- _Work to be completed_
Scan the records for "aussi". Report each line that includes it.

- _Saved data entries_
● ● ● ● ● ● ●
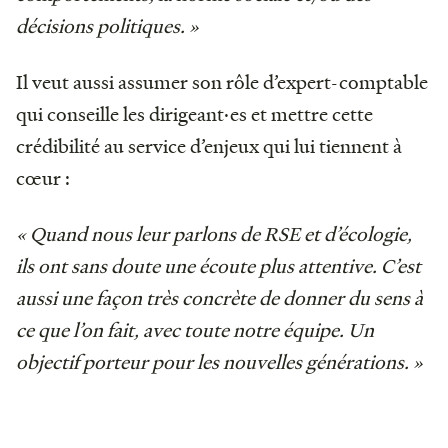
décisions politiques. »
Il veut aussi assumer son rôle d’expert-comptable
qui conseille les dirigeant·es et mettre cette
crédibilité au service d’enjeux qui lui tiennent à
cœur :
« Quand nous leur parlons de RSE et d’écologie,
ils ont sans doute une écoute plus attentive. C’est
aussi une façon très concrète de donner du sens à
ce que l’on fait, avec toute notre équipe. Un
objectif porteur pour les nouvelles générations. »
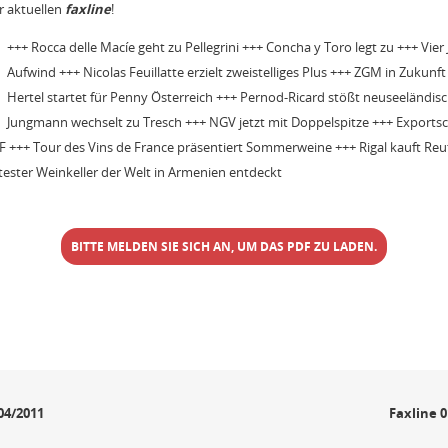
r aktuellen
faxline
!
+++ Rocca delle Macíe geht zu Pellegrini +++ Concha y Toro legt zu +++ Vier
Aufwind +++ Nicolas Feuillatte erzielt zweistelliges Plus +++ ZGM in Zukun
Hertel startet für Penny Österreich +++ Pernod-Ricard stößt neuseeländis
Jungmann wechselt zu Tresch +++ NGV jetzt mit Doppelspitze +++ Exports
+++ Tour des Vins de France präsentiert Sommerweine +++ Rigal kauft Re
tester Weinkeller der Welt in Armenien entdeckt
BITTE MELDEN SIE SICH AN, UM DAS PDF ZU LADEN.
04/2011
Faxline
● ● ● ● ● ● ●
- _Answer to this problem_
Il veut aussi assumer son rôle d’expert-comptable
aussi une façon très concrète de donner du sens à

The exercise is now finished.